[Opening Exercise material section]

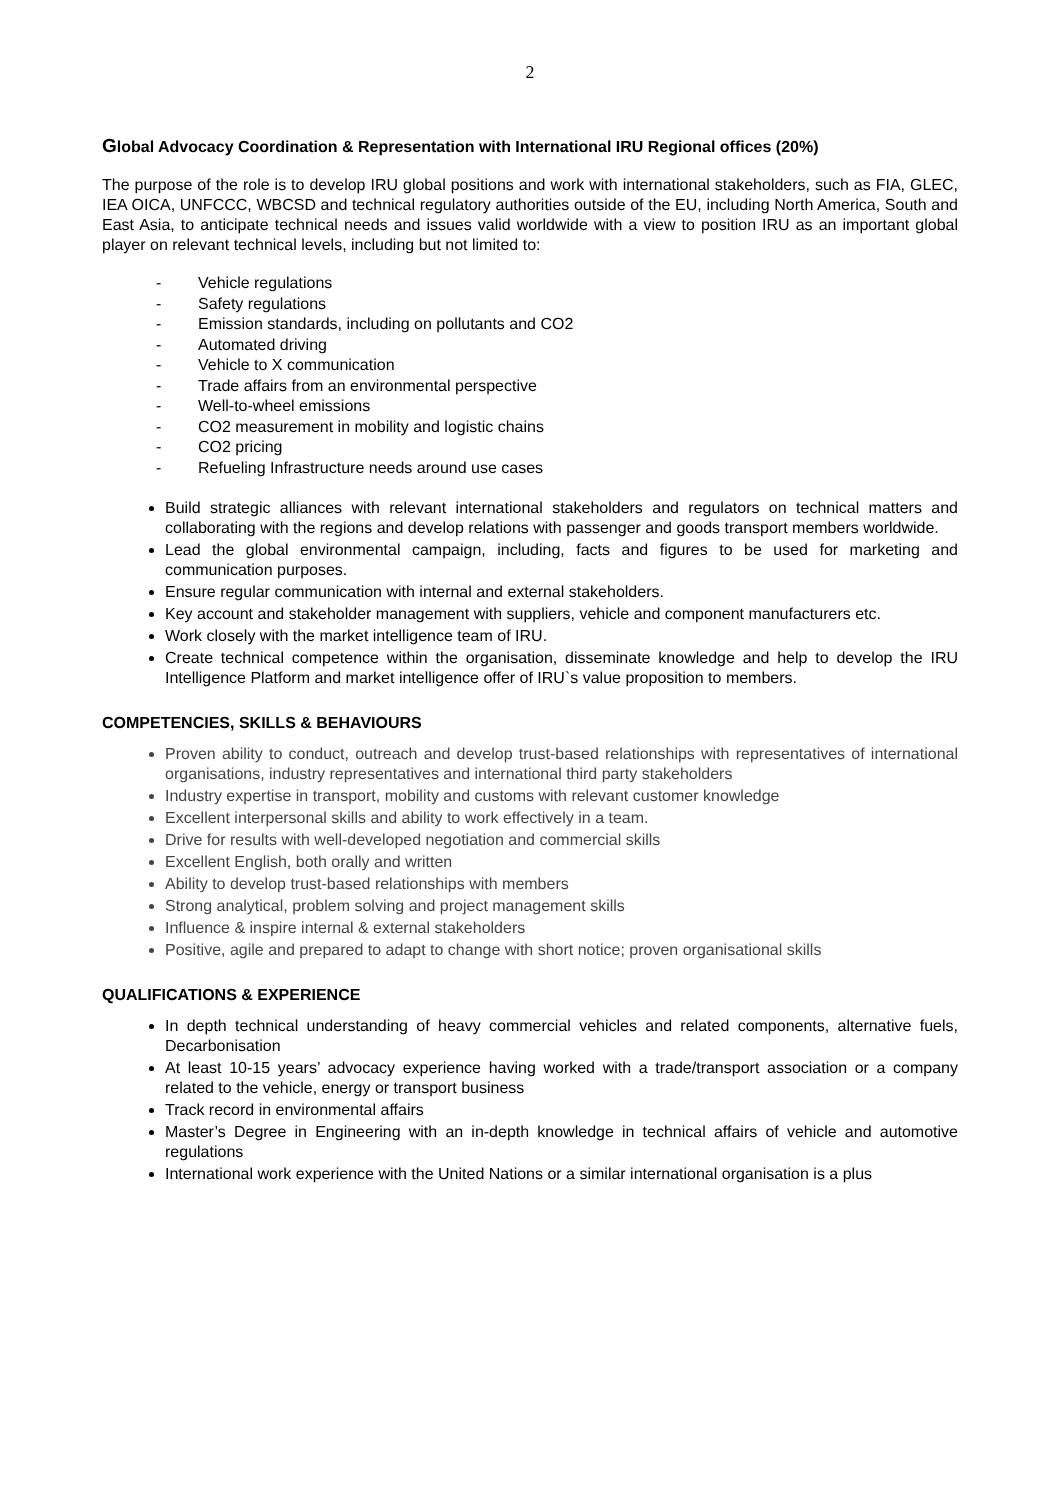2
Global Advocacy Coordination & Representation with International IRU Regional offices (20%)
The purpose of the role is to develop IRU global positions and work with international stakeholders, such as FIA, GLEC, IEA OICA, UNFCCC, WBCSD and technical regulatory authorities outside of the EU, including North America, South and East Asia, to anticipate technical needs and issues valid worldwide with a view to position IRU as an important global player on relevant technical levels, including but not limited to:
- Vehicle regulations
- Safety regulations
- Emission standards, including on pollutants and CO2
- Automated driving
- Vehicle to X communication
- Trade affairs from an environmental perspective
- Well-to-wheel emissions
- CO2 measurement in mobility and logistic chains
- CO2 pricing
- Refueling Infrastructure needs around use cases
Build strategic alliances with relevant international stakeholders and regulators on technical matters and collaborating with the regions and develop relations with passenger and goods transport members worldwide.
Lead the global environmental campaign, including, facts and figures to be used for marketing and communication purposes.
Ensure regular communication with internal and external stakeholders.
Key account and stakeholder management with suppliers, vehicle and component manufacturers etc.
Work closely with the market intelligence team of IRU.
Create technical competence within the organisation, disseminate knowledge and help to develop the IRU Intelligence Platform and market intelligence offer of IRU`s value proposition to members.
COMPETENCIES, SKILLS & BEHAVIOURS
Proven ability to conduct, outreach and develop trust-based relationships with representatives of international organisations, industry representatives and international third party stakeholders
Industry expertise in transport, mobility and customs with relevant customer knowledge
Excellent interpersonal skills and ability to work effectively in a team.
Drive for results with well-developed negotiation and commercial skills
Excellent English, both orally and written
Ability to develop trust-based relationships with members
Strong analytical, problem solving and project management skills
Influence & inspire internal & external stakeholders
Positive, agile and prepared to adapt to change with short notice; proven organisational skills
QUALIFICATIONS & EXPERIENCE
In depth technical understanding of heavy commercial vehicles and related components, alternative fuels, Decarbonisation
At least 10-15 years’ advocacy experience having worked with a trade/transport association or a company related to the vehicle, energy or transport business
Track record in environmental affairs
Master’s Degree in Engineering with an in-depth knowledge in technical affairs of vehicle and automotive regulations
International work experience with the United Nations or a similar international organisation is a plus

[Closing Exercise material section]

■ Task description: Write out only what runs from the line holding "QUALIFICATIONS & EXPERIENCE" through the last line of the records, exactly as shown.

■ Worked solution:
QUALIFICATIONS & EXPERIENCE
In depth technical understanding of heavy commercial vehicles and related components, alternative fuels, Decarbonisation
At least 10-15 years’ advocacy experience having worked with a trade/transport association or a company related to the vehicle, energy or transport business
Track record in environmental affairs
Master’s Degree in Engineering with an in-depth knowledge in technical affairs of vehicle and automotive regulations
International work experience with the United Nations or a similar international organisation is a plus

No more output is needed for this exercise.